>> begin Quoted passage

The Allies made considerable progress in developing night fighters during the war. These were made possible by the development of airborne radar that could be carried in a two- or three-man aircraft and allow it to locate enemy bombers. These could then be destroyed, typically using oblique-firing fixed cannon that allowed the night fighter to approach its target from below and to the rear. The U.S. Navy tried a somewhat different approach beginning in late 1943. Night combat air patrols consisted of a radar-equipped Avenger accompanied by a pair of conventional Hellcats, with the Avenger acting as an airborne controller to direct its fighters onto the enemy. This required rather careful coordination, and naval ace "Butch" O'Hare was lost on such a patrol when he was caught in the crossfire between a "Betty" and his own lead Avenger. Later in the war, radar was developed that was small and simple enough to be operated from single-seat fighters. This allowed such fighters to operate effectively on their own.Enterprise was specially modified to operate night air groups, with white "victory lights" on posts on either side of the flight deck to mark the first crash barrier and the standard red deck lights were adjusted to be visible earlier in the carrier approach and give the pilot better depth perception.
Allied bombers also acquired radar and an improved ability to attack at night. The "Black Cats" were BPY Catalinas so equipped and trained to attack Japanese surface forces at night. These slow, ungainly aircraft would have been sitting ducks for fighters in daylight but proved effective at hight. Conventional bombers also acquired radar, and the B-29 was equipped with a sophisticated radar from the start.

>> end Quoted passage
>> begin Provided data

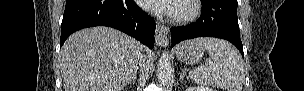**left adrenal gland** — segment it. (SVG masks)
Here are the masks:
<instances>
[{"instance_id": "a2214340", "label": "left adrenal gland", "mask_w": 304, "mask_h": 91, "mask_svg": "<svg viewBox=\"0 0 304 91\" xmlns=\"http://www.w3.org/2000/svg\"><path fill=\"white\" fill-rule=\"evenodd\" d=\"M184 78H186L187 80L189 79V78L186 76V71H185V70H182V74L180 75V80H183Z\"/></svg>"}]
</instances>
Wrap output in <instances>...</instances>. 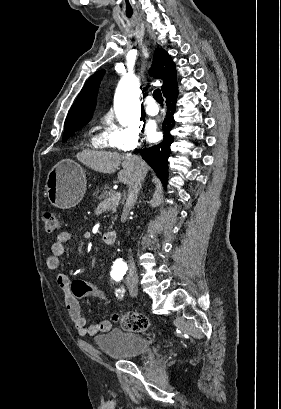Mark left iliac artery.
<instances>
[{
    "instance_id": "1",
    "label": "left iliac artery",
    "mask_w": 281,
    "mask_h": 409,
    "mask_svg": "<svg viewBox=\"0 0 281 409\" xmlns=\"http://www.w3.org/2000/svg\"><path fill=\"white\" fill-rule=\"evenodd\" d=\"M119 291H120V290L118 289L117 292H119ZM116 296H117V297H123V295H120V294H118V293H116Z\"/></svg>"
}]
</instances>
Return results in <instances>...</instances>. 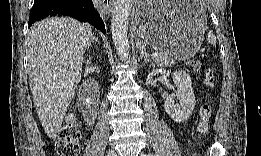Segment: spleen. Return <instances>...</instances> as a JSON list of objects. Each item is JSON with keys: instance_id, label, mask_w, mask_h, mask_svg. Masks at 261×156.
I'll use <instances>...</instances> for the list:
<instances>
[{"instance_id": "obj_1", "label": "spleen", "mask_w": 261, "mask_h": 156, "mask_svg": "<svg viewBox=\"0 0 261 156\" xmlns=\"http://www.w3.org/2000/svg\"><path fill=\"white\" fill-rule=\"evenodd\" d=\"M207 41L212 45H216V36L214 35L213 31H209L207 35Z\"/></svg>"}]
</instances>
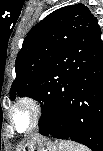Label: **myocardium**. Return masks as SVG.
Instances as JSON below:
<instances>
[{"instance_id":"myocardium-1","label":"myocardium","mask_w":103,"mask_h":151,"mask_svg":"<svg viewBox=\"0 0 103 151\" xmlns=\"http://www.w3.org/2000/svg\"><path fill=\"white\" fill-rule=\"evenodd\" d=\"M25 107L30 110L32 121L29 128L26 130H18L15 126L14 120H13V114L14 112L19 109ZM44 117V110L42 107L41 102L34 96L31 95H22L18 97L10 106L8 110V120L10 122V125L13 127V129L23 135L30 134L34 132L36 129L39 128L43 121Z\"/></svg>"}]
</instances>
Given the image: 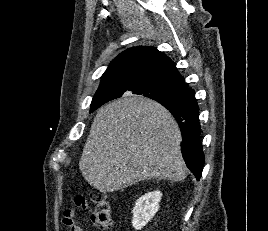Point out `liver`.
Segmentation results:
<instances>
[{"label":"liver","instance_id":"6515ba94","mask_svg":"<svg viewBox=\"0 0 268 231\" xmlns=\"http://www.w3.org/2000/svg\"><path fill=\"white\" fill-rule=\"evenodd\" d=\"M181 132L161 104L132 94L101 107L91 125L79 169L100 192L139 181L187 176Z\"/></svg>","mask_w":268,"mask_h":231}]
</instances>
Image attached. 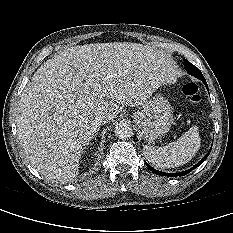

>> end Provided data

* What to work on:
1) In the passage on wartime night fighting, what aircraft made up the U.S. Navy's night combat air patrols?
2) List every aircraft type named in the passage on wartime night fighting.
3) Carry on the passage on wartime night fighting from its last sentence.
The records are separate material and have no connection to the passage on wartime night fighting.

* Exercise results:
1) A radar-equipped Avenger accompanied by a pair of conventional Hellcats.

2) Avenger, Hellcat, "Betty", Catalina, B-29

3)
Night ground combat. The Japanese Army, like the Japanese Navy, emphasized night combat in its tactical doctrine. Most of the Japanese attacks during the Pacific War took place at night in order to neutralize Allied firepower and make the most of supposedly superior Japanese "fighting spirit." Objectives were more limited than in a daylight attack, though the recommended depth of the final objectives was still an ambitious 1100 yards (1000 meters). The terrain features to be captured were carefully defined, and villages were to be avoided as too difficult to attack at night. The Japanese distinguished between a kishu, a night attack by surprise, and a kyoshu, a night attack by force. A kishu was essentially a bayonet charge without artillery preparation or small arms fire, to take maximum advantage of surprise, and it was to be used to seize the first objectives. The troops involved were frequently ordered to unload their rifles to ensure that an errant rifle discharge would not give away surprise. They also smeared their bayonets with mud to prevent them reflecting light, and tied cloth around their metal equipment to reduce noise. According to some oral accounts (Tamayama and Nunneley 200), even the use of grenades was avoided, since the fuses on Japanese grenades burned visibly. A kyoshu was a more systematic attack with full artillery and heavy weapons support, used against second objectives or when the enemy was thought to be expecting a night attack.
The Japanese also made frequent use of infiltrators and
harrassing fire at night for its effect on the morale of Allied soldiers. Men
are at their most psychologically vulnerable at night, and this
multiplied the effect of harrassing activities. Japanese
infiltrators were typically lightly equipped, often with just a
few grenades and a close combat weapon,
and could move very stealthily through jungle.
Allied soldiers, by contrast, generally attacked in daylight and
stayed in their foxholes
at night, assuming that anyone up and moving around was a Japanese
infiltrator. If the Japanese staged a full-scale night attack, the
Allied troops would reply with massed small arms fire and
artillery, sometimes calling down the shells almost on top of
their own positions in the belief that they would be much less
vulnerable in their foxholes than the Japanese in the open. Night
attacks were particularly vulnerable to artillery fire because of
the tendency of troops to bunch up in the darkness. The Allied
troops might also call for illuminating fire (very bright
parachute flares fired from mortars
and other artillery) to make the attacking Japanese more visible.
At Bougainville, the
included search lights and improvised illuminating grenades.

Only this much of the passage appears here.